__Problem details__. Nothing but the lines from the one containing "3. **Terceira tentativa**: Provider" through the end of the data should be output, each reproduced exactly.

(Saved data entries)

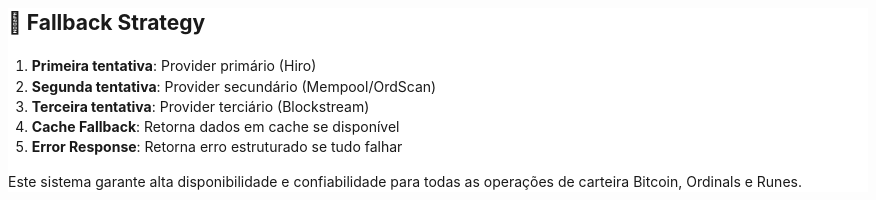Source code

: ## 🔄 Fallback Strategy

1. **Primeira tentativa**: Provider primário (Hiro)
2. **Segunda tentativa**: Provider secundário (Mempool/OrdScan)
3. **Terceira tentativa**: Provider terciário (Blockstream)
4. **Cache Fallback**: Retorna dados em cache se disponível
5. **Error Response**: Retorna erro estruturado se tudo falhar

Este sistema garante alta disponibilidade e confiabilidade para todas as operações de carteira Bitcoin, Ordinals e Runes.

__Solution below__.
3. **Terceira tentativa**: Provider terciário (Blockstream)
4. **Cache Fallback**: Retorna dados em cache se disponível
5. **Error Response**: Retorna erro estruturado se tudo falhar

Este sistema garante alta disponibilidade e confiabilidade para todas as operações de carteira Bitcoin, Ordinals e Runes.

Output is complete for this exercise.